Work instructions
Restate word for word the lines below that run from the one holding "Figure 2. Percentages" through the one holding "Fig. 1 Mechanism", inclusive. Pictures don't belong in the copy.

Data section
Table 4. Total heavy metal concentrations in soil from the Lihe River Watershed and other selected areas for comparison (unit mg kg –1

--

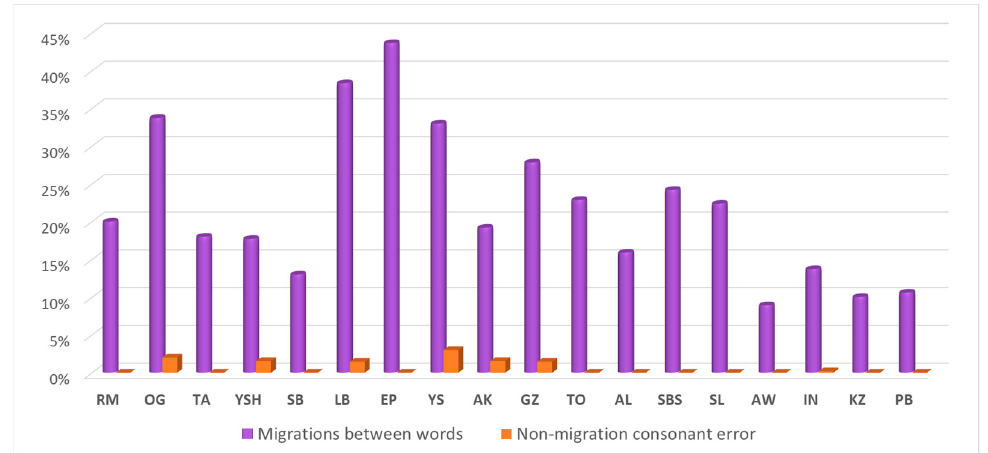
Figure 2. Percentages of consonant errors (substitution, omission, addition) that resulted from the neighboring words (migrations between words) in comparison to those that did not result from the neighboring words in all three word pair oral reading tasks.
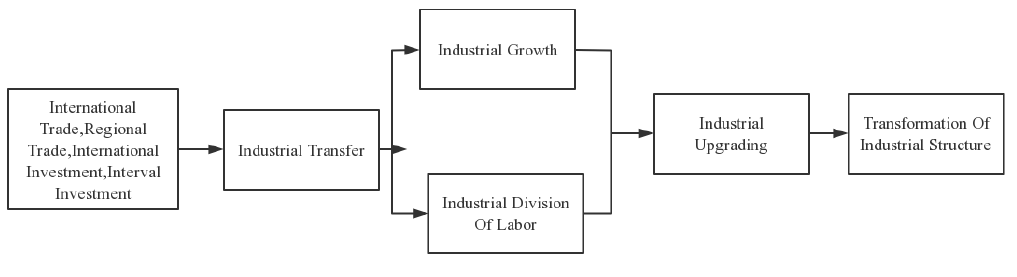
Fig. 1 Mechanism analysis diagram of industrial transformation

---

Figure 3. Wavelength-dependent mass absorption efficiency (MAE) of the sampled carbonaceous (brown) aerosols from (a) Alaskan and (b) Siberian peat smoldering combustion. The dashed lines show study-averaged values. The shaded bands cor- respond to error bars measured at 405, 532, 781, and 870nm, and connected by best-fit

Answer area
Figure 2. Percentages of consonant errors (substitution, omission, addition) that resulted from the neighboring words (migrations between words) in comparison to those that did not result from the neighboring words in all three word pair oral reading tasks.
Fig. 1 Mechanism analysis diagram of industrial transformation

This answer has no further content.